La tristesse de mon coeur de mère
Certains vont me trouver mère poule. Ils n’ont pas tort (même si je n’aime pas toujours l’avouer). Mes enfants ont maintenant 9 (presque 10) et 7 ans. Ce n’est que depuis septembre que je les laisse marcher seuls pour se rendre à l’école.
Le jour, pendant que mes enfants sont à l’école, la plupart du temps, je travaille de la maison et je les accueille pour le dîner. Ensuite, ils reviennent après l’école. C’est notre routine, jour à après jour. Lorsqu’ils sont en classe, en tant que mère, je n’ai aucun souci. Ils sont à l’école donc nécessairement, ils sont en sécurité, non ?
Onze jours avant Noël, une vingtaine d’enfants et d’adultes viennent d’être tués, dans une école primaire au Connecticut. Tout comme moi, les parents de ses enfants ont envoyé leurs petits amours à l’école ce matin, sans souci… ni crainte.
Ce midi, mes enfants étaient tellement contents. Fiston me disait que cet après-midi, il aurait une période de jeu. Ma grande m’expliquait qu’elle n’aurait pas beaucoup de devoirs la semaine prochaine. Et fiston a ajouté que la semaine prochaine serait remplie d’activités intéressantes.
Vingt enfants au Connecticut n’auront pas cette chance, eux, de raconter leur avant-midi à leurs parents et de s’amuser à l’école la semaine prochaine.
Demain, nous passerons la journée à Montréal. Les enfants vont se faire couper les cheveux et nous allons probablement dîner à notre restaurant préféré au centre-ville. Une belle journée en famille où nous passerons du temps de qualité ensemble.
Ces enfants, qui sont partis beaucoup trop vite, ne pourront pas, eux, passer une belle fin de semaine avec leurs familles ni manger à leur restaurant préféré.
Dimanche, nous allons entamer le processus « bagages », car nous partons dans quelques jours pour des vacances en Floride. Cette année, nous voulions fêter Noël sous le soleil de la Floride.
Ces enfants, tués au Connecticut, vont créer un vide immense durant le temps des Fêtes. Ils ont peut-être même déjà des cadeaux sous le sapin. Qui va les ouvrir ?
Que ce soit un père qui tue ces enfants, une mère qui noie ces enfants ou un fou qui tue plusieurs enfants… AUCUN enfant ne mérite d’être tué. Aucun.
Mon cœur de mère est rempli de peine. Je pense à ces familles qui ont perdu un enfant. À ces petits cœurs qui avaient probablement très peur et qui se sentaient sûrement seuls. Comment peut-on tenir un fusil, le placer devant un enfant et tirer ? Je ne comprends pas et ne comprendrai probablement jamais.
Mon cœur de femme ne comprend pas trop ce qui se passe.
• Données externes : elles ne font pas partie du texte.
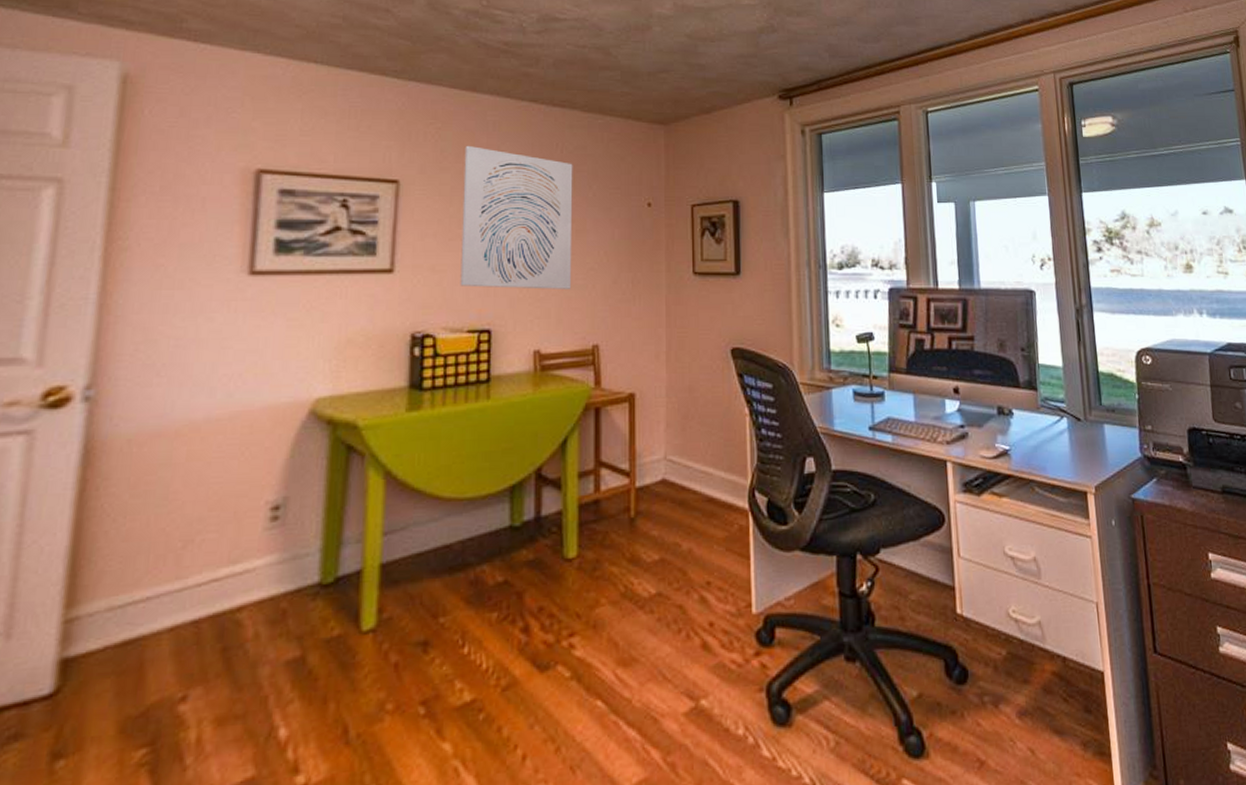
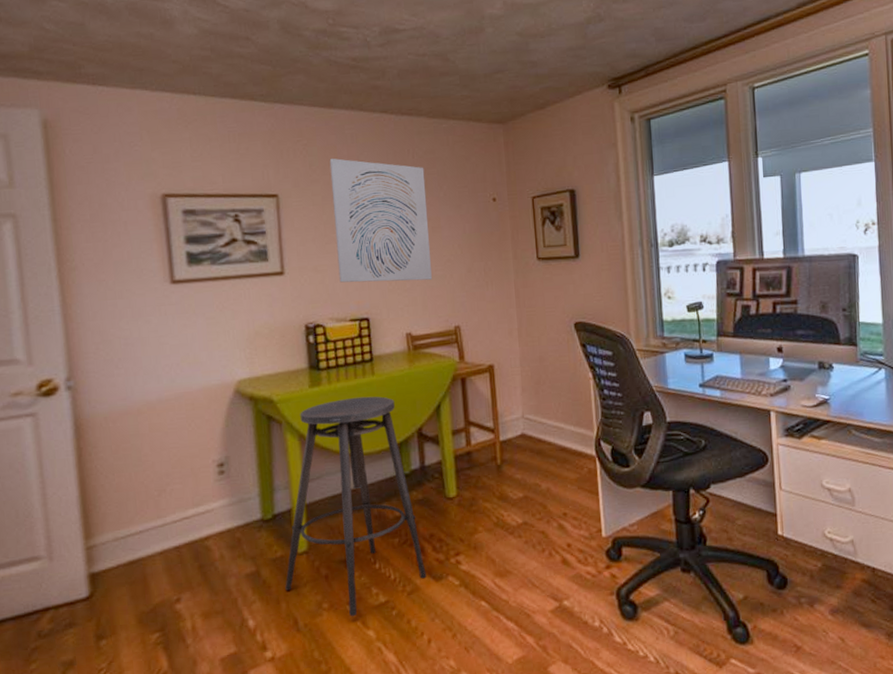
stool: none [337,425,529,723] -> present [285,396,427,617]

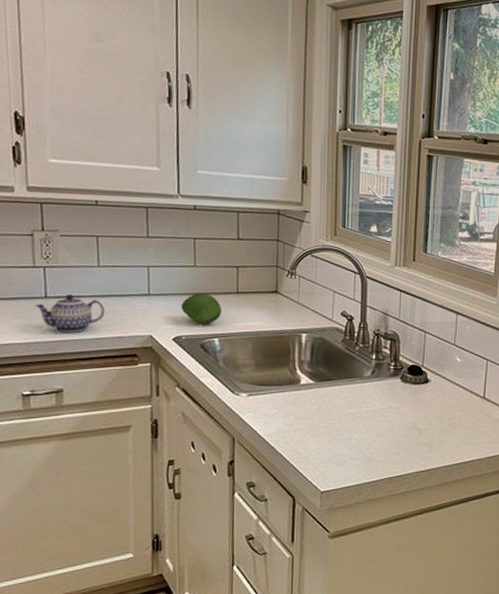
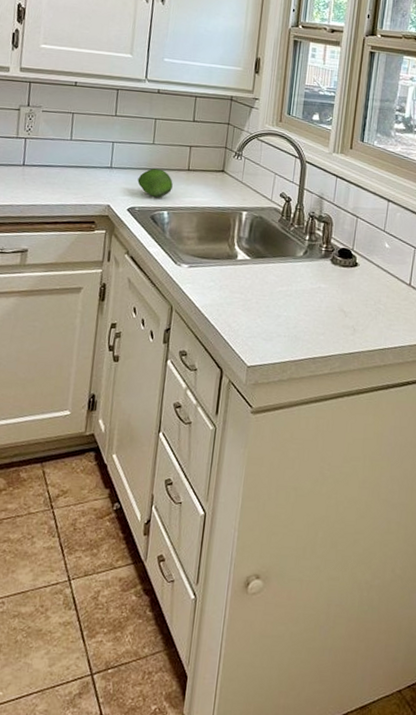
teapot: present [34,294,105,333] -> none [13,163,72,199]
En vous écrivant ces lignes, je suis encore sous le choc.
Mon cœur de citoyenne est rempli de rage. Comme société, qu’est-ce que nous pouvons faire pour prévenir ce genre de situation ? Je lisais sur mon fil Twitter que depuis la tuerie (je déteste vraiment ce mot) à Columbine en 1999 il y eut 31 tueries aux États-Unis. 31. À mon avis, c’est beaucoup trop. Si en 10 ans, nous sommes témoins de 31 tueries, ce sera quoi dans 20, 30, 40 ans ? Et nos enfants, et les enfants de nos enfants ? Va-t-on revenir à l’époque où l’on enseignait à la maison, car nous aurons trop peur d’envoyer nos jeunes à l’école ?
Bref, il faut faire quelque chose. Comme mère, comme parent, nous avons une responsabilité envers nos enfants : assurer leur avenir et leur sécurité.
La mère en moi va serrer fort ses enfants lorsqu’ils reviendront de l’école et je vais leur rappeler à quel point je les aime. Aujourd’hui, je suis très reconnaissante qu’ils reviennent à la maison en santé, heureux, aimés et, surtout, en sécurité.
La femme et membre de cette société en moi va réfléchir longtemps et, dans la mesure du possible, poser des gestes pour mieux comprendre et faire en sorte que mes enfants demeurent en sécurité.
Mes pensées ce soir et pendant les jours, les semaines et les mois à venir seront avec ces familles qui doivent maintenant surmonter l’inimaginable. Je leur souhaite du courage, car, malheureusement, les jours qui s’en viennent seront extrêmement difficiles.
Puis la prochaine fois que je vais me sentir comme une mère poule… je vais l’assumer complètement.